Meg Whitman is the President and CEO of Hewlett Packard Enterprise. She led the split of HP and Hewlett Packard Enterprise. She made her name as CEO of eBay. She’s a badass and she knows it.
So could she handle taming the dumpster fire that is Uber’s reputation and bottom line following the resignation of former CEO Travis Kalanick? Of course. If anyone could, that is.
And Whitman was interested. I mean, think of how great that would look for women CEOs, for her to fill in for a scandal-ridden man and save a company fraught with headlines of sexual harassment, among other complaints. But does that mean she has to do it — that she gets stuck with the “leaky board” and the mess another irresponsible tech bro left behind? (Because you just know her sex will come into play in any criticism.)
I don’t think so. And Whitman doesn’t, either. “This is a very leaky board, and I was discomforted by that at at the time,” she told Squawk on the Street. Not to mention, she wasn’t even considered for the position until the board was already meeting about it one Friday night in San Francisco.
She told the publication that she got a call from a board member saying they hadn’t settled on a finalist and wondered if she would reconsider taking the position. How flattering. “We had a discussion about what it would take for any CEO to be successful there,” Whitman said. “We’ve got to settle the lawsuits between various factions of the board. Things have to take place in the board meeting, not outside the board meeting.”

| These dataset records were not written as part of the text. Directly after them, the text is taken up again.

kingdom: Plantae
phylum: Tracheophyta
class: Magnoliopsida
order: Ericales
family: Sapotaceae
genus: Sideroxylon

Sounds like a big, old mess to me. Of course, Whitman is an Uber investor, so she wants to see the company succeed. And she’s even helped them out before. She told the publication that she had given them a hand even before Kalanick’s departure. Which makes it all the more surprising that she wasn’t considered for the position until right before the board made its decision.
Not that it bothered her. “I might be the only CEO in America who likes running something smaller than something bigger,” Whitman said. “Because it gives me a chance to be in-depth with customers. I like a more nimble, agile company and I have no plans to leave HPE.” And since that story was reported, HPE saw a rise in its shares, so it looks like Whitman made the right decision.
Uber, on the other hand, has since moved forward with Dara Khosrowshahi – previously CEO of Expedia, Inc. – as the new CEO. Time will tell if he will be able to turn things around. He sure has his work cut out for him.